#### [Problema breve 1]
Puoi ripetere senza alcuna modifica le righe dei dati, dalla prima fino alla riga che contiene "text at (27, 1439)", entrambe incluse?

#### [Brano citato]

· · · ·

Elezioni Usa, comizio elettorale di Donald Trump a Hartford (foto LaPresse)

Il riavvicinamento tra Murdoch e Trump è un affare di famiglia. C'è lo zampino di un genero solerte

Paola Peduzzi

Poi Rupert Murdoch e Donald Trump si sono ritrovati. Non con abbracci e pacche sulla spalla, ma si sono ritrovati. Il New York Post, tabloid murdocchiano, a qualche giorno dalle primarie nello stato di New York, che quest’anno sono “importantissime” perché nella confusione totale ogni voto diventa decisivo, ha pubblicato il suo endorsement a Trump. Lo definisce un candidato “rookie”, inesperto ed esuberante, “una superstar potenziale dalle grandi promesse che però commette errori da novellino”, “il messaggero imperfetto di un messaggio vitale, che riflette il meglio dei ‘valori di New York’, e offre la migliore speranza per gli americani che si sentono giustamente traditi dalla classe politica”. Secondo Ross Douthat, columnist conservatore del New York Times che sta raccontando le primarie repubblicane dando spunti culturali originali e imprescindibili, si tratta di un endorsement “poco convinto”, e in effetti il tabloid newyorchese mette in fila le ingenuità di Trump per mostrare che bisogna un po’ lavorare per far sì che un tycoon ciarliero possa entrare alla Casa Bianca. E’ lo stesso schema che usano le donne di casa Trump, soprattutto Ivanka, la figlia, indefessa sostenitrice che ripete sempre a papà: “Sii più presidenziabile”.

· · · ·

#### [Dati disponibili]
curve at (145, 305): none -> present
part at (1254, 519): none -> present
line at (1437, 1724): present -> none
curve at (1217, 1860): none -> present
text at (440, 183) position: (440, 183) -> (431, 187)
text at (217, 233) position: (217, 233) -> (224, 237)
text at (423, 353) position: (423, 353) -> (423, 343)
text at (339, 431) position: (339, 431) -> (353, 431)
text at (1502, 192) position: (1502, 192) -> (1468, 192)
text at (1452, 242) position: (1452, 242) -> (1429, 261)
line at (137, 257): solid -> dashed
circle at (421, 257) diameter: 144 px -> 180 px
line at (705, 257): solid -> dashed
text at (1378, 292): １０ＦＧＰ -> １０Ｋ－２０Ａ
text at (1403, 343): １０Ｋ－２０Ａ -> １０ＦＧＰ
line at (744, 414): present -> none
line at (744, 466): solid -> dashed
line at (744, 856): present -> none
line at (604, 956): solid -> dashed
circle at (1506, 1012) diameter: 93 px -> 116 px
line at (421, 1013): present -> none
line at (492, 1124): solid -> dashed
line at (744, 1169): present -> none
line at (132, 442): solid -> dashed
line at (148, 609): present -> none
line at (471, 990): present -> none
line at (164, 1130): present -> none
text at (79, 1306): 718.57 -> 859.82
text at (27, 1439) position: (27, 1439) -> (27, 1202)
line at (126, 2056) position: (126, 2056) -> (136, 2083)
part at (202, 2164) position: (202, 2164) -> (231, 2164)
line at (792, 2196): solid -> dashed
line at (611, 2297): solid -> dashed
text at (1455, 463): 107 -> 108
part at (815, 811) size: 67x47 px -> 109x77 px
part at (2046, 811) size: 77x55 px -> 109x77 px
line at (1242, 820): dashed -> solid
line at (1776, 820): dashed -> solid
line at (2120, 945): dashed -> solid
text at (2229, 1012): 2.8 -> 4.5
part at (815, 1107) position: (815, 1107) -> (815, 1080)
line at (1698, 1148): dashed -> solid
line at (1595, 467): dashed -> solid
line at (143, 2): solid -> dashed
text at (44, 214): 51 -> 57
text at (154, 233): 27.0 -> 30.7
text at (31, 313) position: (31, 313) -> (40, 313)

· · · ·

#### [Problema breve 2]
Puoi ricopiare per intero e senza modifiche l'articolo su Murdoch e Trump?

#### [Risultato del compito 1]
curve at (145, 305): none -> present
part at (1254, 519): none -> present
line at (1437, 1724): present -> none
curve at (1217, 1860): none -> present
text at (440, 183) position: (440, 183) -> (431, 187)
text at (217, 233) position: (217, 233) -> (224, 237)
text at (423, 353) position: (423, 353) -> (423, 343)
text at (339, 431) position: (339, 431) -> (353, 431)
text at (1502, 192) position: (1502, 192) -> (1468, 192)
text at (1452, 242) position: (1452, 242) -> (1429, 261)
line at (137, 257): solid -> dashed
circle at (421, 257) diameter: 144 px -> 180 px
line at (705, 257): solid -> dashed
text at (1378, 292): １０ＦＧＰ -> １０Ｋ－２０Ａ
text at (1403, 343): １０Ｋ－２０Ａ -> １０ＦＧＰ
line at (744, 414): present -> none
line at (744, 466): solid -> dashed
line at (744, 856): present -> none
line at (604, 956): solid -> dashed
circle at (1506, 1012) diameter: 93 px -> 116 px
line at (421, 1013): present -> none
line at (492, 1124): solid -> dashed
line at (744, 1169): present -> none
line at (132, 442): solid -> dashed
line at (148, 609): present -> none
line at (471, 990): present -> none
line at (164, 1130): present -> none
text at (79, 1306): 718.57 -> 859.82
text at (27, 1439) position: (27, 1439) -> (27, 1202)

#### [Risultato del compito 2]
Elezioni Usa, comizio elettorale di Donald Trump a Hartford (foto LaPresse)

Il riavvicinamento tra Murdoch e Trump è un affare di famiglia. C'è lo zampino di un genero solerte

Paola Peduzzi

Poi Rupert Murdoch e Donald Trump si sono ritrovati. Non con abbracci e pacche sulla spalla, ma si sono ritrovati. Il New York Post, tabloid murdocchiano, a qualche giorno dalle primarie nello stato di New York, che quest’anno sono “importantissime” perché nella confusione totale ogni voto diventa decisivo, ha pubblicato il suo endorsement a Trump. Lo definisce un candidato “rookie”, inesperto ed esuberante, “una superstar potenziale dalle grandi promesse che però commette errori da novellino”, “il messaggero imperfetto di un messaggio vitale, che riflette il meglio dei ‘valori di New York’, e offre la migliore speranza per gli americani che si sentono giustamente traditi dalla classe politica”. Secondo Ross Douthat, columnist conservatore del New York Times che sta raccontando le primarie repubblicane dando spunti culturali originali e imprescindibili, si tratta di un endorsement “poco convinto”, e in effetti il tabloid newyorchese mette in fila le ingenuità di Trump per mostrare che bisogna un po’ lavorare per far sì che un tycoon ciarliero possa entrare alla Casa Bianca. E’ lo stesso schema che usano le donne di casa Trump, soprattutto Ivanka, la figlia, indefessa sostenitrice che ripete sempre a papà: “Sii più presidenziabile”.